Insert F/X here. Naturally, the plan works.


Later, in sickbay ...

Crusher:
Captain - all these Borg impliments ... We were wrong about their purpose. They don't join him to the Borg conciousness. Their main purpose is to cut him off from reality.
Datum:
That's the key, Sir. We haven't been able to beat the Borg collective conciousness becasue there IS no Borg conciousness. They are a bureaucracy of administrators who have a very poor concept of what's really going on in the world around them, and make official decisions based mostly on personal whims. Reality and facts don't phase them, because they can't SEE reality. Their only real connection is in the implimentation stage - once a decision is made, it gets carried out by all.
Jordo:
That would explain why they still use single-mainframe technology, even though network systems have been proven better. They simply can't see it.

Later, in Datum's lab.

Datum:
Now, all I have to do is link him through the transporter to my own positronic brain ...
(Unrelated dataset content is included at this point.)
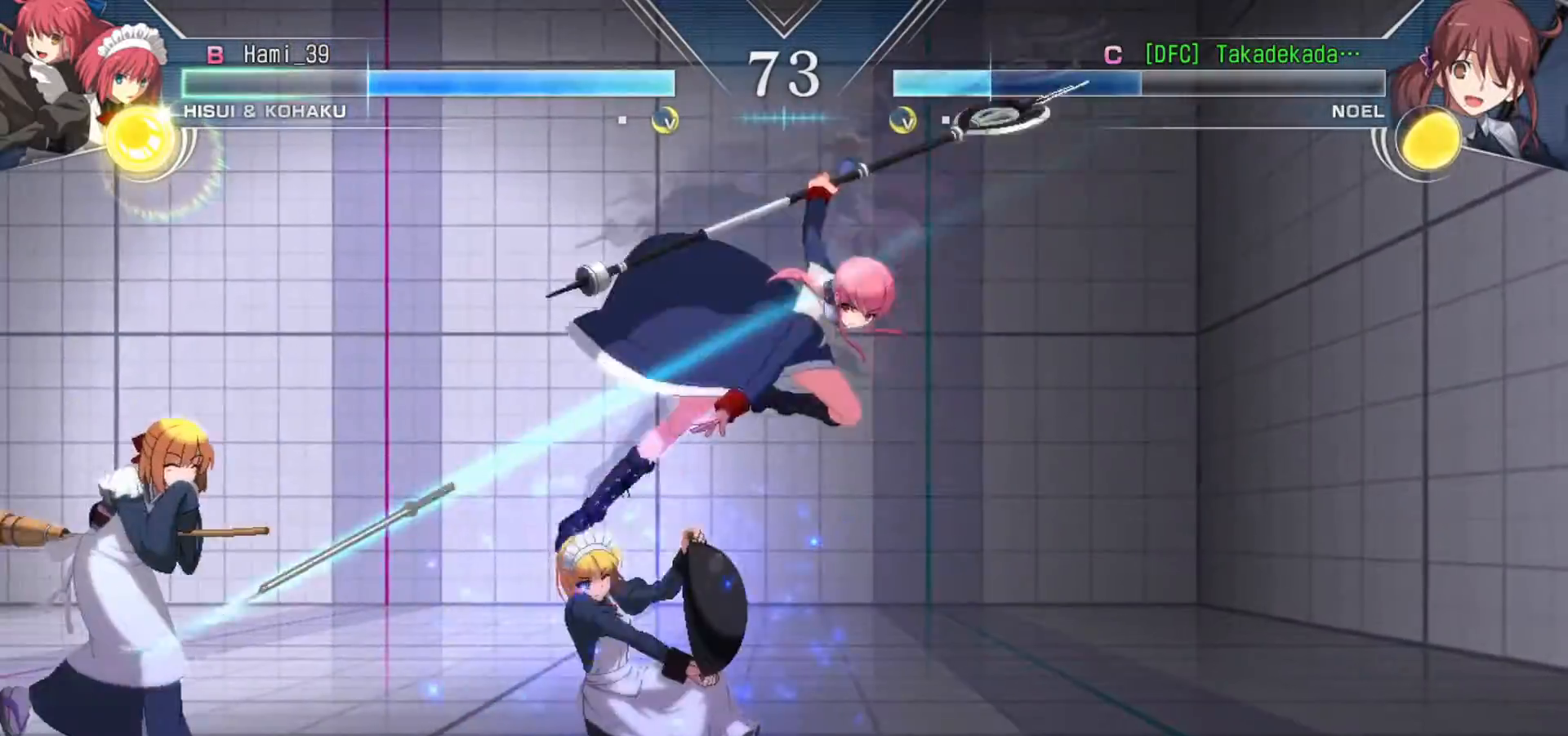
{"buttons": [], "left_stick": "down-right", "events": [[133, "SQUARE", "down"], [200, "SQUARE", "up"], [283, "SQUARE", "down"], [317, "SQUARE", "up"], [417, "SQUARE", "down"], [483, "SQUARE", "up"]]}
Datum and O'Brien throw a mess of switches, then Datum hooks a pair of jumper cables to his ears and plugs them into a socket. F/X: Smoke comes out of Datum's ears and nostrils and he falls over.

Datum:
(Addressing Head Borg) Surely you must see what's going on under you ...
Price Gordon (the head Borg):
CAMPAIGN FOR BORG STATE. WE ARE GETTING LOTS OF MONEY TO HIRE MORE BORGS. WE NEED TO HIRE MORE BORGS TO CONTINUE THE CAMPAIGN.
Datum:
Yes, but why don't you retire so that a new committee could form to find a replacement for you thereby making even more Borgs?
Price Gordon:
YES, THAT IS GOOD EVEN FOR AN INFERIOR DROID SUCH AS YOURSELF. I SHALL APPOINT A REPLACEMENT HEAD BORG THAT UNDERSTANDS THE MEANING OF BORG STATE PHILOSOPHY: PROFIT.

SCENE: Borg ship command headquarters. The new head Borg walks up. It's obviously a modified Ferengi.

CRATIBIS:
I SHALL LEAD BORG STATE TO HIGHER LEVELS OF PROFIT.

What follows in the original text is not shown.